Sarebbe troppo lungo il ricordare i patriotti che le diedero la vita in tempi ormai lontani ma pur non dimenticati; basterebbe ricordare il Santorre Santarosa—nel 1821—il Basetti—il Tarella—il Mamiot—il Tirelli—il Briffori—il Tarsio—il Viviani—il Torricelli—il Prenario—il Miovitowich—il Dania—il Rattelani—che diedero la vita per la Grecia nel 1822—e l'Andrea Broglio marchigiano che lasciava la vita ad Anatolica nel 1828—come molti greci lasciarono la loro vita per la causa italiana; accenneremo ai più recenti, e diremo che insorta l'isola di Creta dopo la campagna del 1866, ben duemila e più volontari e non meno di ottanta ufficiali corsero a dare agli insorti il loro aiuto.
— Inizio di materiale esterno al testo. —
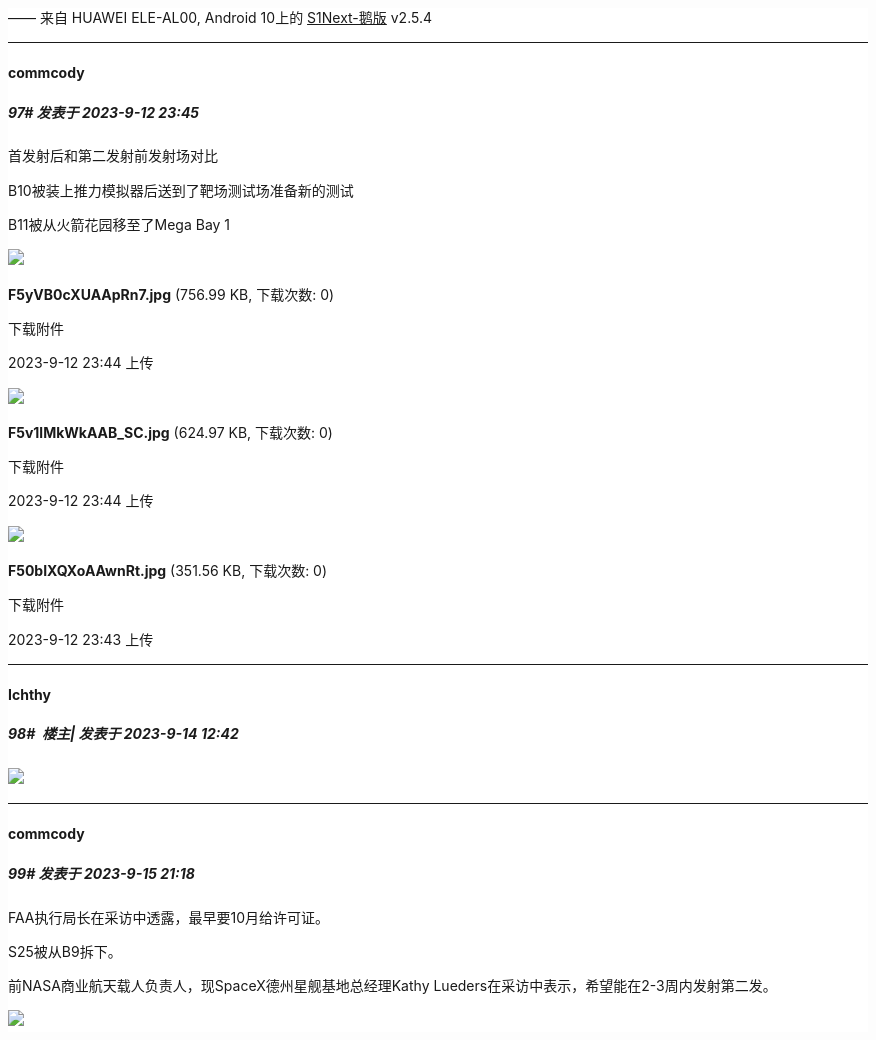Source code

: —— 来自 HUAWEI ELE-AL00, Android 10上的 [S1Next-鹅版](https://github.com/ykrank/S1-Next/releases) v2.5.4


*****

####  commcody  
##### 97#       发表于 2023-9-12 23:45

首发射后和第二发射前发射场对比

B10被装上推力模拟器后送到了靶场测试场准备新的测试

B11被从火箭花园移至了Mega Bay 1

<img src="https://img.saraba1st.com/forum/202309/12/234408zyyn19tg1nzheeee.jpg" referrerpolicy="no-referrer">

<strong>F5yVB0cXUAApRn7.jpg</strong> (756.99 KB, 下载次数: 0)

下载附件

2023-9-12 23:44 上传

<img src="https://img.saraba1st.com/forum/202309/12/234411w30ssd3jl9sy9dns.jpg" referrerpolicy="no-referrer">

<strong>F5v1lMkWkAAB_SC.jpg</strong> (624.97 KB, 下载次数: 0)

下载附件

2023-9-12 23:44 上传

<img src="https://img.saraba1st.com/forum/202309/12/234351bl7jomvoonl3ni9e.jpg" referrerpolicy="no-referrer">

<strong>F50bIXQXoAAwnRt.jpg</strong> (351.56 KB, 下载次数: 0)

下载附件

2023-9-12 23:43 上传


*****

####  Ichthy  
##### 98#         楼主| 发表于 2023-9-14 12:42

<img src="https://p.sda1.dev/13/3991719bf45cb681ba3aaddc09a05436/IMG_CMP_214928561.jpeg" referrerpolicy="no-referrer">


*****

####  commcody  
##### 99#       发表于 2023-9-15 21:18

FAA执行局长在采访中透露，最早要10月给许可证。

S25被从B9拆下。

前NASA商业航天载人负责人，现SpaceX德州星舰基地总经理Kathy Lueders在采访中表示，希望能在2-3周内发射第二发。

<img src="https://img.saraba1st.com/forum/202309/15/211303sfj1nhfrjiff6tyj.jpg" referrerpolicy="no-referrer">
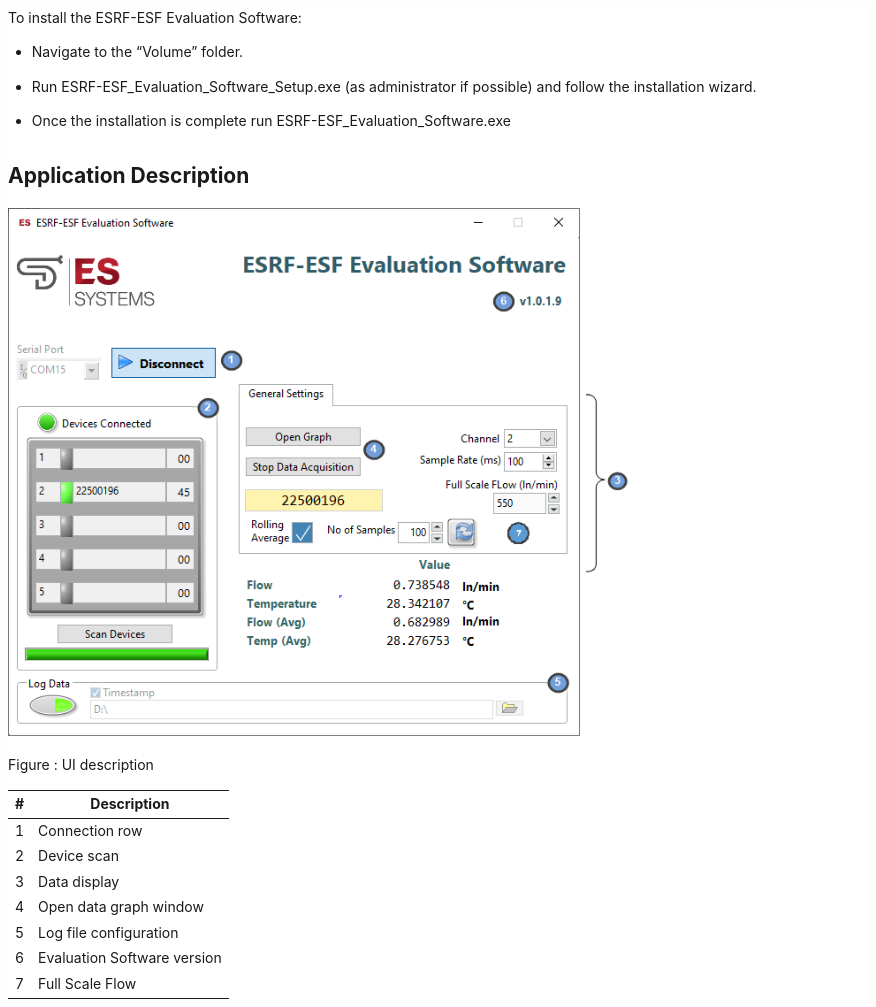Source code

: To install the ESRF-ESF Evaluation Software:

- Navigate to the “Volume” folder.

- Run ESRF-ESF_Evaluation_Software_Setup.exe (as administrator if
  possible) and follow the installation wizard.

- Once the installation is complete run ESRF-ESF_Evaluation_Software.exe

## Application Description

<img src="./media/image1.png" style="width:6.5067in;height:5.49653in" />

<span id="_Toc130210507" class="anchor"></span>Figure : UI description

| **\#** | **Description**             |
|--------|-----------------------------|
| 1      | Connection row              |
| 2      | Device scan                 |
| 3      | Data display                |
| 4      | Open data graph window      |
| 5      | Log file configuration      |
| 6      | Evaluation Software version |
| 7      | Full Scale Flow             |

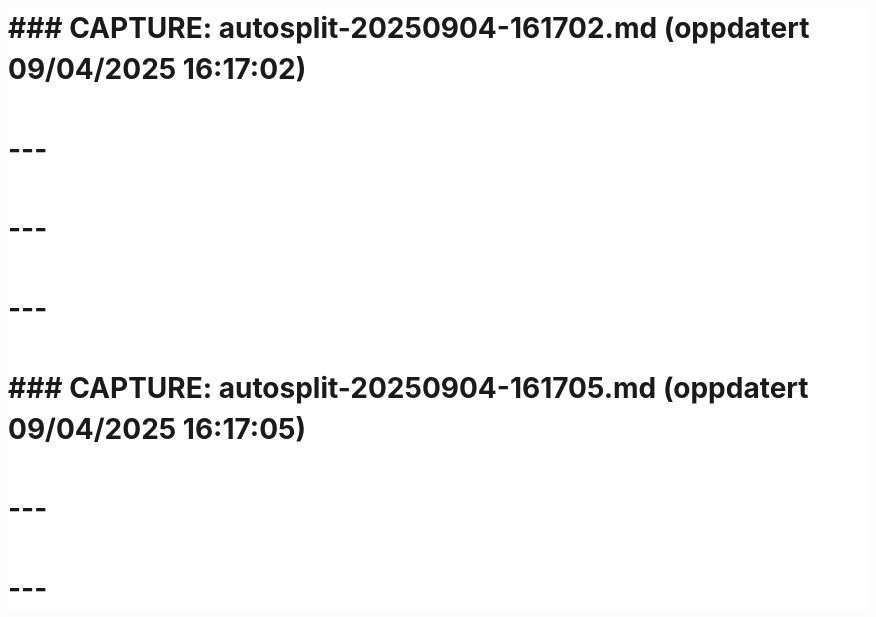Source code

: #

#

#

#

#

# \### CAPTURE: autosplit-20250904-161702.md (oppdatert 09/04/2025 16:17:02)

# ---

#

#

# ---

#

#

#

# ---

#

#

#

#

#

# \### CAPTURE: autosplit-20250904-161705.md (oppdatert 09/04/2025 16:17:05)

# ---

#

#

# ---

#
I primi, sbarcati a Sira furono posti sotto gli ordini di Zambra-Kakis, Bisanzios, e Coracas, gli altri sotto il comando del maggiore Mereu, e tutti diretti all'isola di Creta ove si combatteva per la propria indipendenza.

Al Mereu prima della sua partenza il generale Garibaldi consegnava la lettera seguente:

Caprera, 9 ottobre 1866.

"Il maggiore Mereu, uno dei miei prodi compagni d'armi, va in Grecia per combattere la santa causa di quel paese.

"Io lo raccomando caldamente ai miei amici.

G. Garibaldi".

In tutti i combattimenti per l'indipendenza della Grecia il sangue italiano fu sparso gloriosamente.


Nel 1867 la Grecia minacciava di sorgere in armi per la questione non solo di Creta ma anche per la causa macedone: una nuova spedizione di Toscani guidata da Sgarellino partiva da Livorno; toccata Caprera prendeva il comando della spedizione il bravo giovane Ricciotti Garibaldi.

Egli partiva diretto non a Candia ma al Pireo, con istruzioni del padre di vedere di portare la rivoluzione nell'Epiro e nell'Albania e di far sapere che se l'insurrezione avesse luogo, anche egli sarebbe accorso sul campo dell'azione.